-- Passage provided --
——————

Over the past few days, Republican VP candidate Sarah
Palin has proven that she's not ready to be a heartbeat away from the presidency, yet John McCain appointed her to be just that, knowing the risks of his own age and medical record.
In her one and only national interview, she didn't know a fundamental principle of the Bush foreign policy and she spoke recklessly about war with Russia. Earlier she told troops on their way to Iraq that the war there was
linked to 9-11, and despite her reinterpretation of her own remarks, she said that the war in Iraq is God's plan.
Shortly before McCain appointed her, Karl Rove said somebody like Governor Tim Kaine of Virginia--who had been mayor of Richmond and Lt. Governor of this populous and complex state as well as Governor--was not qualified to be vice-president because those offices weren't sufficient experience in foreign policy. John McCain himself
said in May of this year, " I am prepared. I need no on-the-job training. I wasn't a mayor for a short period of time. I wasn't a governor for a short period of time."
Yet now McCain and the Republicans contend that the person who has been the mayor of a remote town with a population that can fit into a gym, and governor for less than two years of a state with a population of a middle-sized city, is ready to be thrust into the responsibility of dealing with crises that could mean war, and in the case of Russia, possibly nuclear war.
Are we really that eager to risk Armageddon? Because that's what it comes down to.
The
GOPers have made much of the type of experience VP candidate
Palin has had, in being a mayor and governor.
GOPer leaders escalated their rhetoric to claim that she is more experienced than
Obama, and in fact more experienced than
Obama and VP candidate
Biden put together.
Really? How many world leaders has she met? How many experts on foreign policy has she studied, grilled, talked with at length over a period of years? How has her knowledge and judgment been tested?
Senator
Obama is a
member of the Senate Foreign Relations Committee (and Joe
Biden is its chair.) They have engaged countless experts on every part of the world, giving testimony before that committee. Senator
Obama is also a member of the Senate Committee on Homeland Security and Government Affairs. Matters affecting national security in real world terms come before these committees. Slogans don't last long when the real world has to be faced.
How many position papers has
Palin produced? Are they on her official
website for all to see and judge, as they
have been for nearly two years on candidate
Obama's?
How many foreign policy experts and distinguished generals and admirals have been advising VP candidate
Palin for the past two years, as they have been advising Senator
Obama as part of his campaign for the presidency? How many former Secretaries of State, respected foreign policy experts, generals and admirals have endorsed her fitness, as they have
Barack Obama?
There are two components to the commander-in-chief test: knowledge and judgment. VP candidate
Palin does not have the knowledge necessary to be that close to The Button. Her recent interview is the only time that she has spoken about foreign affairs on the national public record, while
Obama and
Biden have spoken many times on many intricate foreign policy subjects on the record, and have been questioned by the media, by experts and other leaders. But simply on the evidence of this interview, she does not demonstrate either the knowledge or judgment.

——————

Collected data
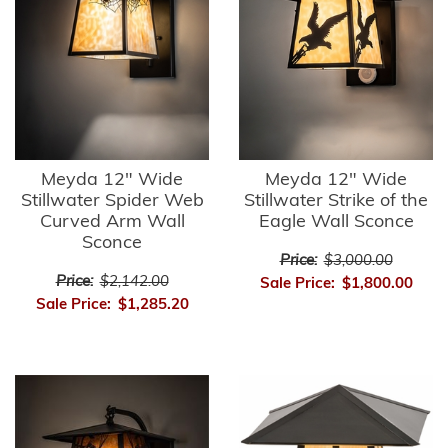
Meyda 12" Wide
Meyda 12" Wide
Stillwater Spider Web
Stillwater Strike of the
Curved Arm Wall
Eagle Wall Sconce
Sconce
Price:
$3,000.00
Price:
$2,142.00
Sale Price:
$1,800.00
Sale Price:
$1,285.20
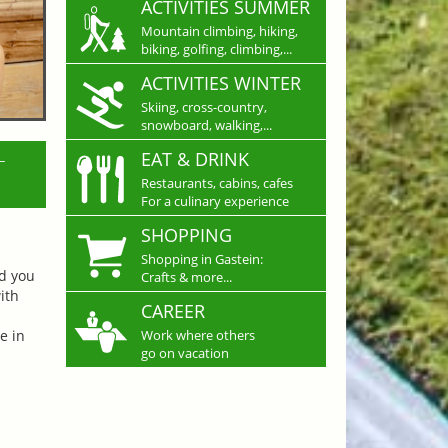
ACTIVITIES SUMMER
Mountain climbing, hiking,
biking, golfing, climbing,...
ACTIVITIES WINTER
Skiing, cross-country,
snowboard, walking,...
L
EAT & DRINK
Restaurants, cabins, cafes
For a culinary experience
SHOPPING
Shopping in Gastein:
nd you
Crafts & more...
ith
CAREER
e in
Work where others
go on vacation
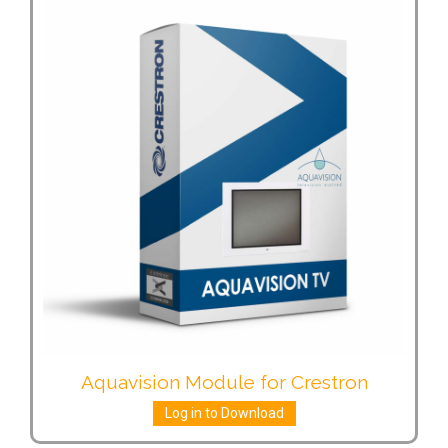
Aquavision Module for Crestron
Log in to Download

——————

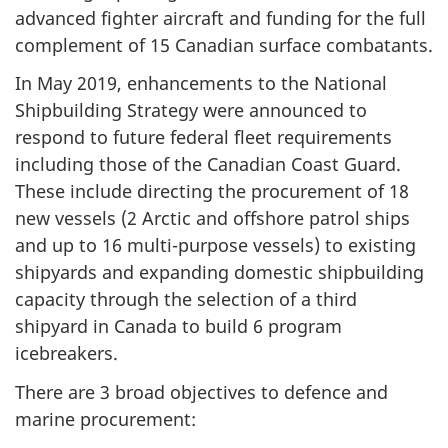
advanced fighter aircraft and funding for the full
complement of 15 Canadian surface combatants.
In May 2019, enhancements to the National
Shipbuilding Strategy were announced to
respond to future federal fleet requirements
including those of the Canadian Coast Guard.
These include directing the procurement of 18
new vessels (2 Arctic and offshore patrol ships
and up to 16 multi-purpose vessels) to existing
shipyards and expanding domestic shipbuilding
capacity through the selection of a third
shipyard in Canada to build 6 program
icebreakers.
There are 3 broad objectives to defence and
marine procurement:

——————

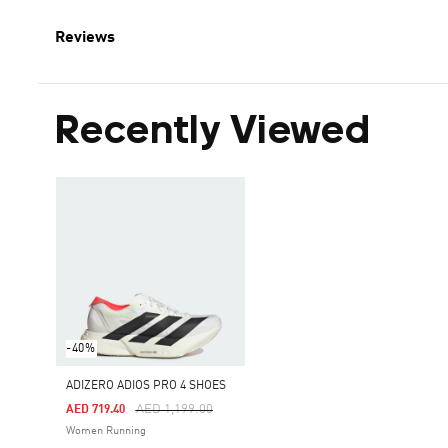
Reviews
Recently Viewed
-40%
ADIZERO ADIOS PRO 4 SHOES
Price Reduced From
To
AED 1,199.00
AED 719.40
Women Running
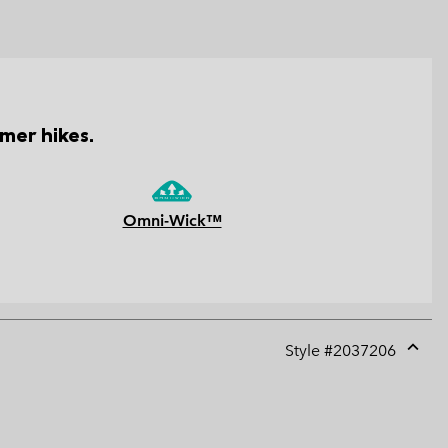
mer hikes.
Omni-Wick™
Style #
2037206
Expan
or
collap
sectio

——————

-- Work required --
Pick up the commentary on Sarah Palin's readiness for the vice presidency and carry it forward from its last sentence.

-- Your response --
Candidate John McCain's judgment has to be called into question for selecting VP candidate
Palin. This was John McCain's first presidential decision: to put politics above country in the most extreme and obvious way. It is a decision that endangers America, the world and the future.
Barack Obama's first presidential decision was to choose Senator Joe
Biden as his VP candidate--who is an acknowledged expert in foreign affairs, with more than 20 years of intimate experience, as well as being very knowledgeable about a range of domestic issues. No leader in either party can seriously question
Biden's qualifications to function as President, should that become necessary.
But this is not the first evidence that McCain's judgment is faulty. He's shown bad judgment on foreign policy issues. He is wrong on Iraq, and was wrong about Iraq from the start--he supported the invasion of Iraq even before Bush made his false case for this war. He is dangerously reckless in his comments on Russia. His
temperament has been questioned by leaders in his own party who say he is too hot-headed, and the
prospect of McCain with his finger on the button scares them.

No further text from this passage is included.